- Arms: Sable, ten Billets, 4, 3, 2 and 1, Argent
- Born: 15 July 1620/1625 Crosby Hall, Little Crosby, Lancashire (now Merseyside)
- Died: 24 May 1698 Crosby Hall, Little Crosby, Lancashire
- Buried: St. Helen's Church, Sefton, Lancashire (now Merseyside)
- Spouse: Ann Haggerston ​(m. 1640)​
- Issue: Nicholas Blundell
- Father: Nicholas Blundell
- Mother: Jane Bradshaigh
- Allegiance: Royalists
- Rank: Captain
- Conflicts: English Civil War

= William Blundell of Crosby =

English Royalist landowner and topographer

William Blundell (15 July 1620/1625 – 24 May 1698), sometimes styled "of Crosby", was an English landowner and topographer and an officer in the Royalist army during the English Civil War.

== Life ==
William was born at Crosby Hall, Lancashire, the son of Nicholas Blundell by Jane, daughter of Roger Bradshaigh, of Haigh, near Wigan, into a family of ancient landed gentry. The Blundells were recusant Roman Catholics and William was probably sent to be educated at one of the schools that were then secretly maintained by Catholics in various parts of England. At the age of fifteen, around 1640, he married Ann, daughter of Sir Thomas Haggerston, Bart., of Haggerston, Northumberland, and Alice, née Banaster.

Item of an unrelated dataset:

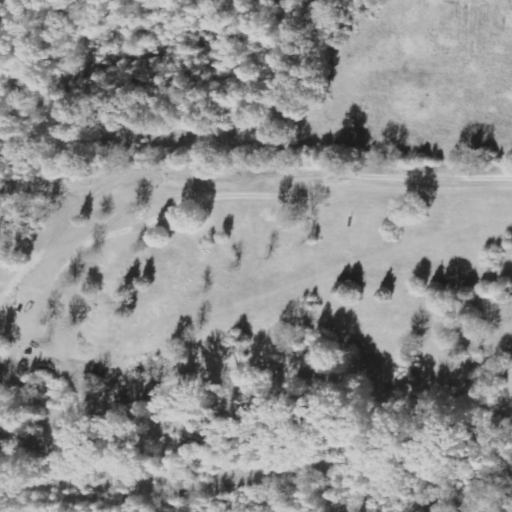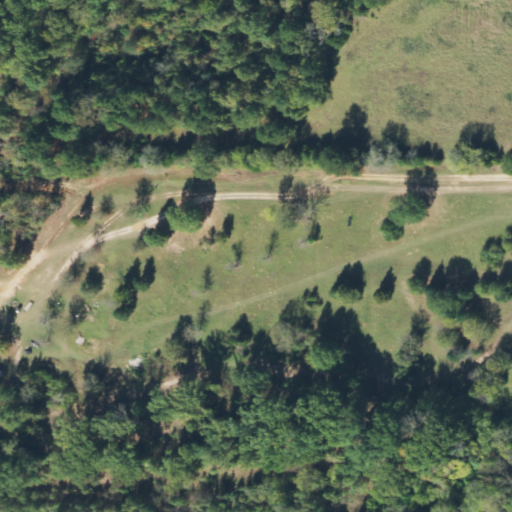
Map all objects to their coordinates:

At the outbreak of the Civil War in 1642, William accepted a captain's commission from Sir Thomas Tildesley, authorising him to raise a company of one hundred dragoons for the Royal cause. He joined in the march to Lancaster, where he received a serious wound when his thigh was shattered by a musket-shot. From then until the end of the war his life was marked by privation and financial anxieties. Under a law of 1646 by which no Papist delinquent could compound for his estate, all his real property was seized and remained in the control of the commissioners for nine or ten years. Eventually he repurchased it at a cost of 1,340l, but he was further burdened with the arrears of the rents reserved to the Crown, arising out of frequent grants for recusancy, some of which had never been discharged. These went back as far as the reign of Elizabeth, and William was forced by the government to pay 1,167l. 15s. 6½d. The cost of making out the enormous bill added to the account an additional 34l. 10s. 2d. This extraordinary document, a roll of twenty feet in length, is still preserved.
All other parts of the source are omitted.